## Texto proporcionado
═══

El solo hecho de que cientos de profesionales cubanos de diversos ámbitos, incluyendo de la cultura, y especialmente de la medicina, estén repartidos por los cuatro empobrecidos costados del planeta, repartiendo solidaridad, sensibilidad y humanismo, así como que otros miles de jóvenes se formen en su territorio, desmiente la tesis de una sociedad comunista carcelaria, que evita a toda costa el contacto con el resto del mundo.
Agréguese a lo anterior que, con independencia de etapas en que se impusieron prejuicios o mentalidades estrechas, Cuba mantuvo un enorme contacto e intercambio con la cultura occidental, incluyendo la de Estados Unidos, así como con la de cualquier otra geografía, pese a la existencia del bloqueo económico, comercial y financiero sufrido por más de 50 años, y que aún se mantiene tras el establecimiento de relaciones oficiales con la nación norteamericana.
No faltan analistas del arte que critican, por ejemplo, la enorme presencia del cine norteamericano en las pantallas televisivas nacionales, u otras influencias desmedidas foráneas, en detrimento de un mejor balance.
El intento de esquinar al país, de presentarlo vacío, triste y lúgubre se va quedando sin sustento. Las pruebas están a la vista en ese John Lennon que ahora reposa sentadito y tranquilo en un parque de La Habana, en el creciente desfile de luminarias de la cultura mundial por la Isla —entre estas la fotogénica Rihanna— y en el concierto de los próximos días de los Rolling Stones en la Ciudad Deportiva capitalina.
En el ámbito migratorio, uno de los más manipulados para fundamentar la existencia de muros, el 14 de enero de 2013, la política de la Revolución se despojó de un estigma para mirar al futuro, como ya dije en este espacio.
La actualización de las disposiciones migratorias de esa fecha hicieron que avanzáramos hacia la despolitización del tema, o hacia su más consecuente dimensión política: la humana; permitiendo a los ciudadanos decidir, sin obsoletas trabas burocráticas, sus movimientos hacia otros países.
Los efectos de aquellos cambios en la política migratoria son muy evidentes, como resaltó una declaración del Gobierno Revolucionario dada a conocer en diciembre del pasado año, en medio de la situación migratoria en la frontera con Costa Rica. En esta se indicó que en los últimos tres años casi medio millón de cubanos habían viajado a otros países por asuntos particulares, lo que representaba un crecimiento del 81 por ciento en relación con el período 2010-2012. Los principales destinos, según se hizo público, fueron los Estados Unidos, México, Panamá, España y Ecuador. Estos viajes habían sido, en su mayoría, salidas temporales para visitar a familiares, trabajar por un período o realizar otras actividades.

═══

Entradas de datos almacenadas:
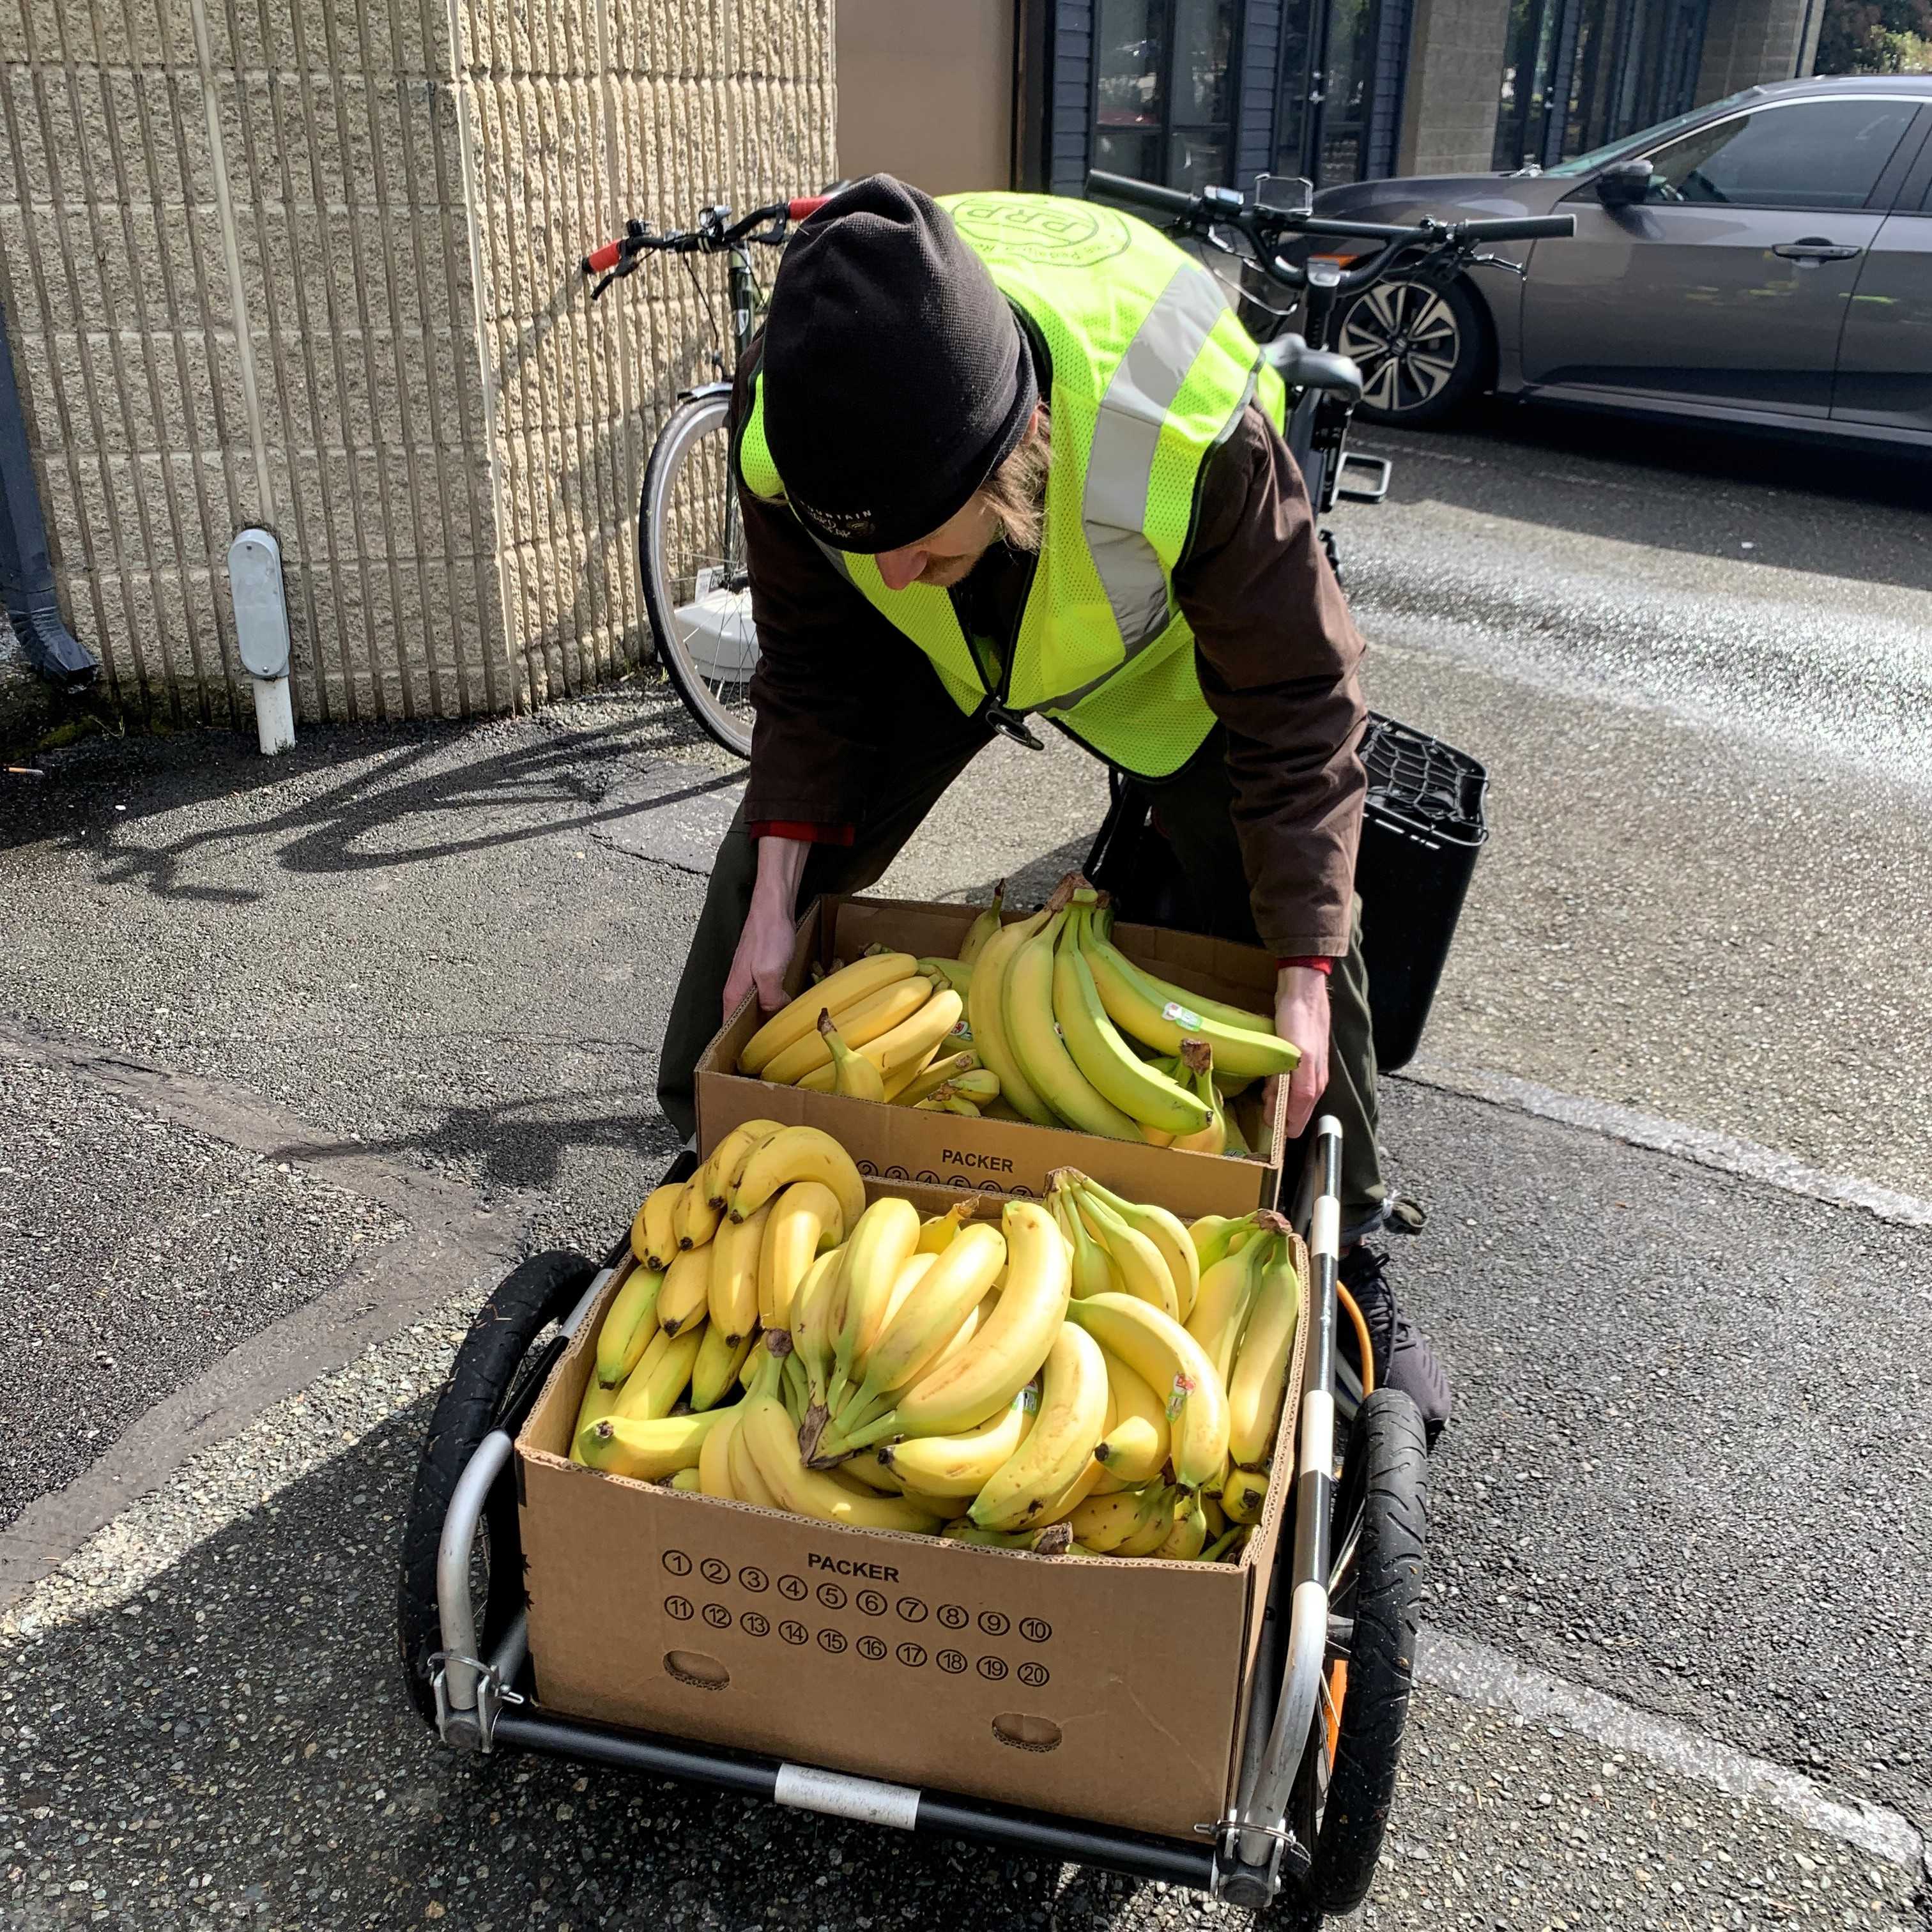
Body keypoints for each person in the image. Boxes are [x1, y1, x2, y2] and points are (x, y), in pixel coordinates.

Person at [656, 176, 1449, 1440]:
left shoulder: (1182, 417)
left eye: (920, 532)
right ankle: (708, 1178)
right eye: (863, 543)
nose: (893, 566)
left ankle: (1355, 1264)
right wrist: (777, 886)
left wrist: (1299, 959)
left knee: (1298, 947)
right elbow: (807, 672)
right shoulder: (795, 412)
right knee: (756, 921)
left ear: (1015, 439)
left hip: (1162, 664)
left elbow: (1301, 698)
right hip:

═══

## Consigna
Según el texto sobre Cuba, ¿qué hechos desmienten la tesis de una sociedad comunista carcelaria? Explícalo, por favor, en una a tres oraciones.

## Tu solución
Cientos de profesionales cubanos de diversos ámbitos, incluida la cultura y sobre todo la medicina, están repartidos por los empobrecidos costados del planeta ofreciendo solidaridad, sensibilidad y humanismo. Además, otros miles de jóvenes se forman en territorio cubano. Ambos hechos contradicen la idea de una sociedad que evita a toda costa el contacto con el resto del mundo.